Main points of the yogurt production process

1. Pre-cooling and pre-heating of milk

2. Homogenization of fresh milk

3. Sterilization and cooling of milk

4. Preparation of lactic acid

5. Operating conditions and methods for milk fermentation

small scale yogurt production line
small scale yogurt production line

Selection and requirements of ingredients for yogurt production

Choose a variety of raw and auxiliary materials that meet quality standards: milk, milk powder, sugar, and stabilizers. Milk powder and sugar are mixed and dissolved in warm water at 50-60 ° C. Stabilizers such as agar and gelatin can be mixed with a small amount of sugar, added with water, heated and dissolved thoroughly. 

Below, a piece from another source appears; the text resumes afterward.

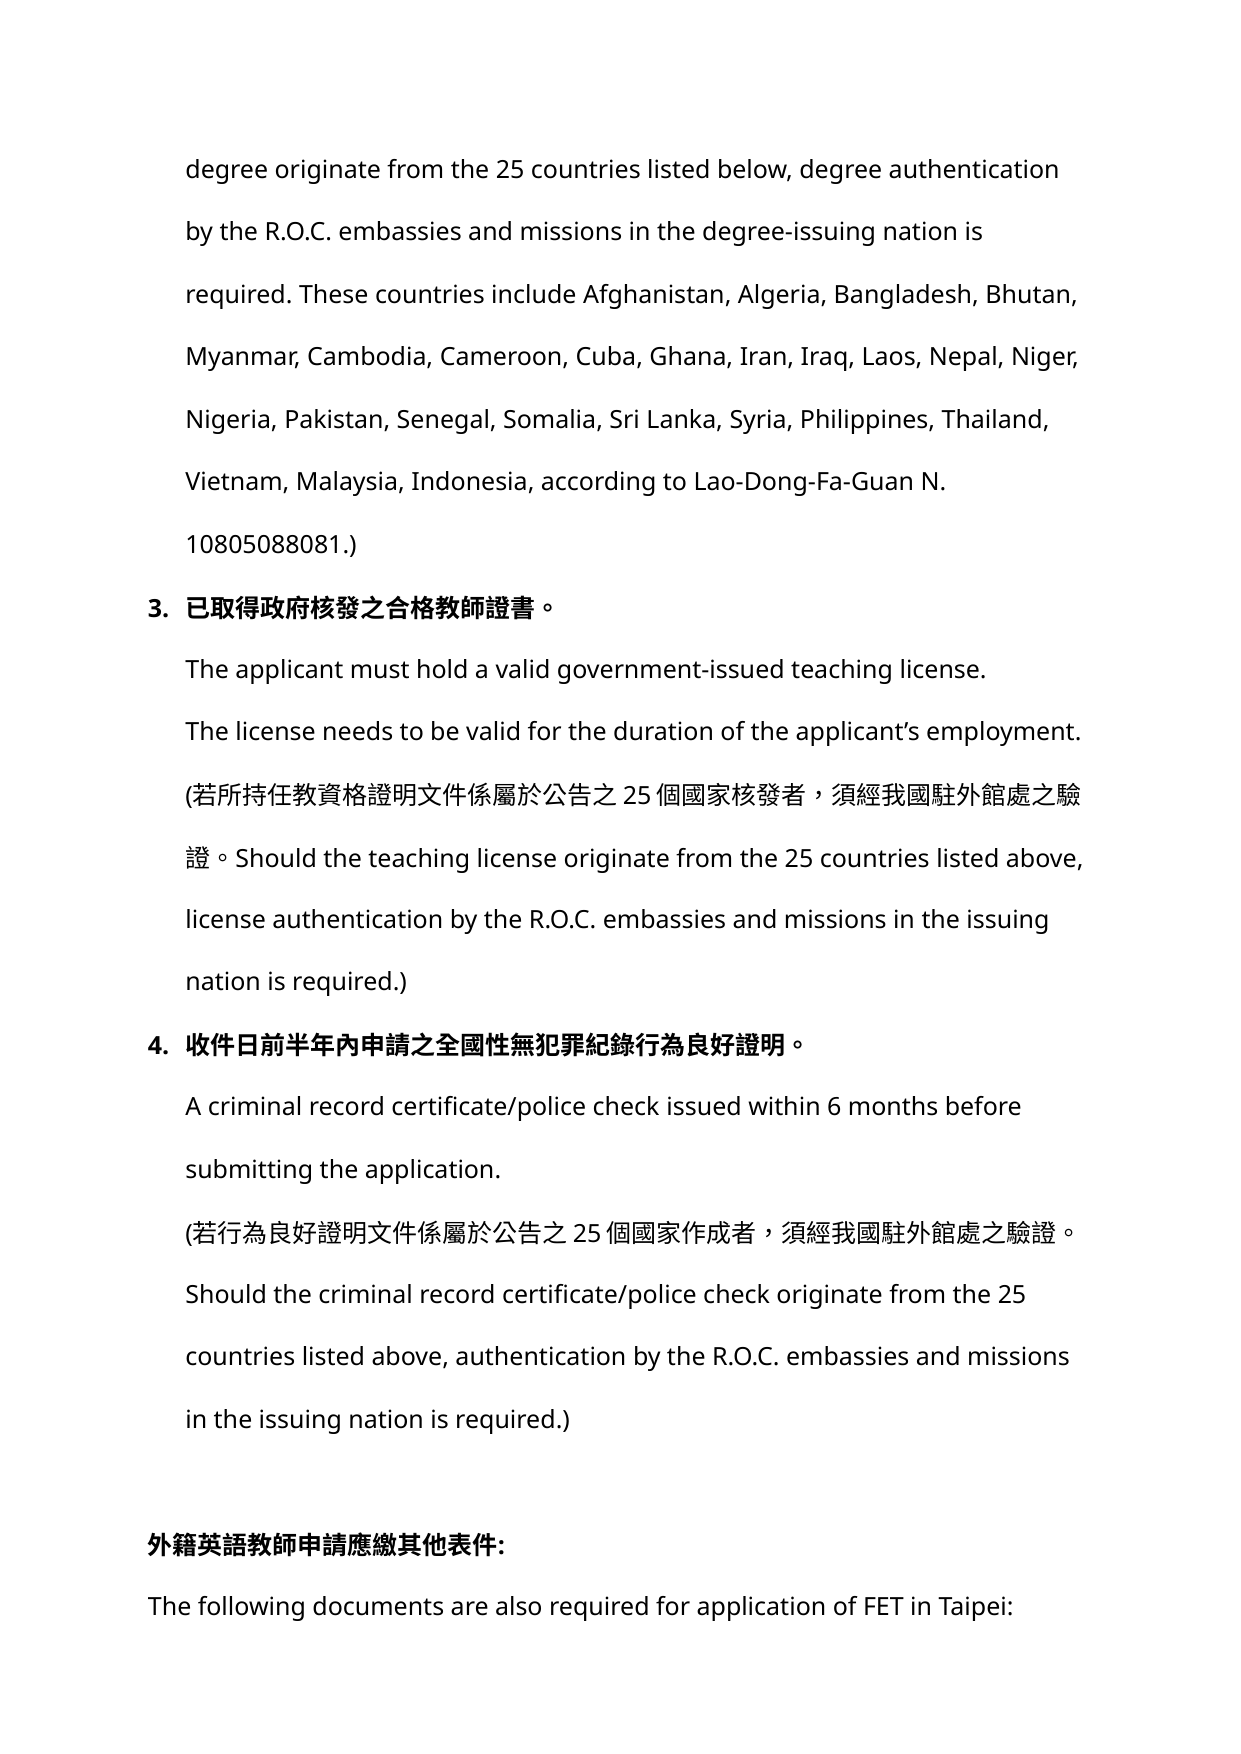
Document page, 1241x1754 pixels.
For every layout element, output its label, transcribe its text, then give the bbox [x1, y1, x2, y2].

The purpose of milk homogenization is to prevent fat from floating up, make the fat micronized and improve the taste. Generally, a high-pressure homogenizer is used. Milk homogenization process conditions: before homogenization, the mixture should be preheated to 50~60 ℃, and the homogenization pressure is 9.81~24.5MPa. 

fermented-plain-yogurt
fermented-plain-yogurt

The main purpose of sterilization of milk in the yogurt production line

Milk pasteurization purpose:

  1. Remove oxygen from raw milk, reduce redox reaction, and obviously promote the growth of lactic acid bacteria.
  2. Due to the denaturation of protein, the hardness and tissue of cow’s milk are improved.
  3. Effective for preventing whey separation.
  4. Sterilization and cooling conditions: Sterilization conditions: 90 ° C, 15min. The sterilized mixture is cooled to 40-45 ° C for use.

High-temperature instant sterilization:

Operation method: Milk should be heated in the high temperature of 135 ℃ -140 ℃ for about 2 seconds. This is conducive to the preservation of nutrients and reduces boiling odor.